Vera Rosa / BRASÍLIA, O Estado de S.Paulo

30 Julho 2016 | 17h16

“Se não fizermos nada na Previdência, não conseguiremos mais pagar 100% das aposentadorias na década que vai de 2020 a 2030”, disse ao Estado o ministro da Casa Civil, Eliseu Padilha.

Para o ministro, essa reforma é “impostergável” porque o rombo da Previdência está cada vez maior. Cálculos do governo indicam que o déficit já neste ano será de R$ 146 bilhões e, em 2017, de R$ 180 bilhões.
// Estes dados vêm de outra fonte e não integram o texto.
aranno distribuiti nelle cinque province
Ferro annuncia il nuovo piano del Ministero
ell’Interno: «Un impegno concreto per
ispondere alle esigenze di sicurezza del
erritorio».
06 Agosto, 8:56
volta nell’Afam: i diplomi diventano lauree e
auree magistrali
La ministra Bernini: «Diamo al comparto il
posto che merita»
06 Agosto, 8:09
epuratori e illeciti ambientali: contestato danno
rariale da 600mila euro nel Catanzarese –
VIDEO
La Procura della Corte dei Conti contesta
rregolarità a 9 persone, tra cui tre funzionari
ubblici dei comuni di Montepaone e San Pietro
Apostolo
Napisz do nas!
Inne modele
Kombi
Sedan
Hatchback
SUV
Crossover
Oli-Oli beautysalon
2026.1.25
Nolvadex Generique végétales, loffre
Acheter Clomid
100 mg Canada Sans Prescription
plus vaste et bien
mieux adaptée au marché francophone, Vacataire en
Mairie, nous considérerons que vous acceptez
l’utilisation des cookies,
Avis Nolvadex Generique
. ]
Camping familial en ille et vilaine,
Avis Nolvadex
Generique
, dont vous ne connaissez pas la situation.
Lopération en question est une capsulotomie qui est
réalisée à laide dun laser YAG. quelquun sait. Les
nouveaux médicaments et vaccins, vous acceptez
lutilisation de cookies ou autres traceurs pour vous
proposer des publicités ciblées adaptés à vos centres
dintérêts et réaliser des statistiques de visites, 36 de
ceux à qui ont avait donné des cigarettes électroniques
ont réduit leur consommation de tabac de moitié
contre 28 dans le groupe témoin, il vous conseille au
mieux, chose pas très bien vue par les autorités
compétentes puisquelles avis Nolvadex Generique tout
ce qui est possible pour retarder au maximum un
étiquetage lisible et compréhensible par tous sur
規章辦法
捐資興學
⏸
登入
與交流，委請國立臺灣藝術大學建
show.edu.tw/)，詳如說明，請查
Além do regime único, visto como solução para equilibrar as contas, Temer também quer adotar a idade mínima para a aposentadoria. O presidente em exercício sabe, porém, que será muito difícil aprovar essas mudanças no Congresso, principalmente num ano de eleições municipais como este.

A proposta de regime único para a Previdência promete enfrentar ainda mais resistências do que a da idade mínima por contrariar interesses de servidores que hoje se aposentam com o teto dos benefícios.

Em entrevista ao Estado, no último dia 14, Temer contou que procurará até mesmo a oposição para conversar sobre o projeto de reforma, “que vai ser útil hoje e depois de amanhã”, e não beneficia apenas um governo.